Correlation Analysis Using Correlation Plot in PowerBI

Dr. O. Aly
Computer Science

The purpose of this project is to analyze a dataset using the correlation analysis and correlation plot in PowerBI.

  • Correlation Analysis is a fundamental method of exploratory data analysis to find a relationship between different attributes in a dataset.
  • Statistically, correlation can be quantified by means of a correlation coefficient, typically referred as Pearson’s co-efficient which is always in the range of -1 to +1.
  • A value of -1 indicates a total negative relationship and +1 indicates a total positive relationship.
  • Any number closer to zero represents very low or no relationship at all. There is a statistical calculation involved to find this co-efficient and using this you can identify the correlation between two attributes with numerical data.
  • It can be a very statistically intensive process if the task is to identify correlation between many numeric variables.
  • Correlation plots can be used to quickly calculate the correlation coefficients without dealing with a lot of statistics, effectively helping to identify correlations in a dataset.

Step-by-Step Instruction

Step-1: Install the R Package for Correlation Plot

  • Power BI provides correlation plot visualization in the Power BI Visuals Gallery to create Correlation Plots for correlation analysis.
  • In this tip we will create a correlation plot in Power BI Desktop using a sample dataset of car performance. It is assumed that Power BI Desktop is already installed on your development machine. So please follow the steps as mentioned below.
  • This visualization makes using of the R “corrplot” package. The same plot can be generated using the R Script visualization and some code. Instead this visualization eliminates the need for coding and provides parameters to configure the visualization.
  • The first step is to download the correlation plot
  • Install the R correlation package.
  • From the File à Import à custom visual from marketplace
 

Step-2: Expand the correlation plot to the entire area

  • After the correlation plot is added to the report layout, enlarge it to occupy the entire available area on the report. After you have done this, the interface should look as shown below.

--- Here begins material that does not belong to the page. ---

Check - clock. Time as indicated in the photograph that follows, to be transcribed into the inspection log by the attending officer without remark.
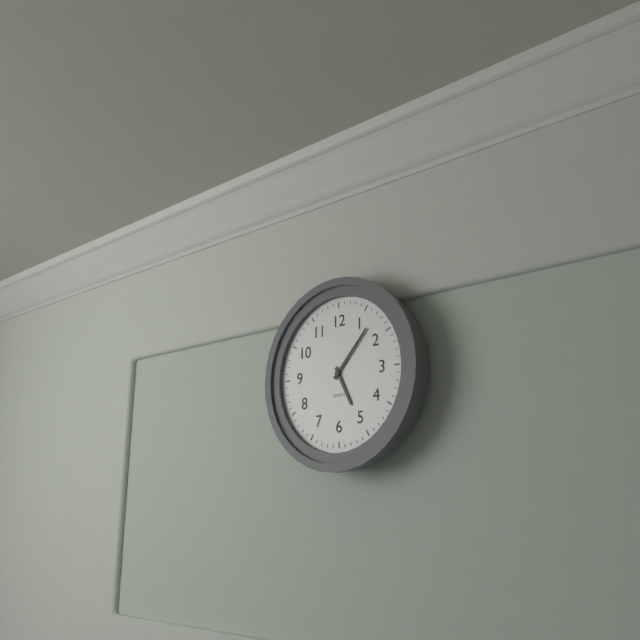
5:07
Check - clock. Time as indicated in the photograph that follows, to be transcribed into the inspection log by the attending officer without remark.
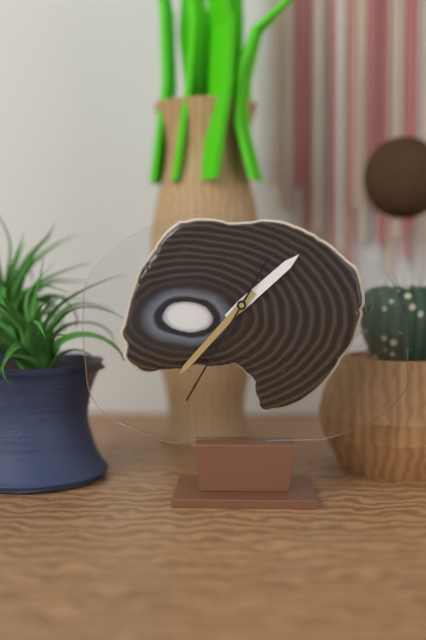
1:37:35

Step 3:  Download the CSV file (cars.csv)

  • Now that you have the visualization, it is time to populate it with some data on which correlation analysis can be performed.
  • You need a dataset with many numerical attributes.
  • Please use the file provided with this workshop called cars.csv. You can also download it from the following site: https://www.kaggle.com/huseyinrakun/carscsv
  • The file contains data on car performance with metrics like
    • miles per gallon,
    • horsepower,
    • transmission,
    • acceleration,
    • cylinder,
    • displacement,
    • weight,
    • gears, etc.
  • Click on the Get Data menu and select CSV since we have the data in a csv file format.

Step-4: Edit the file and select “Use First Row as Header”

  • This will open a dialog box to select the file.
  • Navigate to the downloaded file and select it.
  • This will read a few records from the file and show a data preview as shown below.
  • The column headers are in the first row.
  • Click on the edit button to indicate this before importing the dataset.
  • Click on the “Use First Row as Headers” to get the column names properly.
  • You can also rename the Car Names column and name it Model.

Step-5: Apply the changes

  • After you apply the setting, the column names should look as shown below.
  • Click on the Close and Apply button to complete the import process.

Step-6: Import the data into the Power BI Desktop

  • The model should look as shown below.
  • Select the fields and add them to the visualization.
  • Click on the visualization in the report layout and add all the fields from the model except the model field which is a categorical / textual field.
  • The visualization would look as shown below.

Step-7:  Points for consideration when reading the plot

  • The dark blue circles in a diagonal line from top left to bottom right shows correlation of an attribute with itself, which is always the strongest or 1. So this should not be read as correlation, but just as a separator line.
  • The more the circle has a dark blue color, it signifies stronger positive correlation. The darker the red color, it signifies a negative correlation. Lighter or white colors signifies weak or no correlation.
  • The scale can be used to estimate the correlation coefficient value.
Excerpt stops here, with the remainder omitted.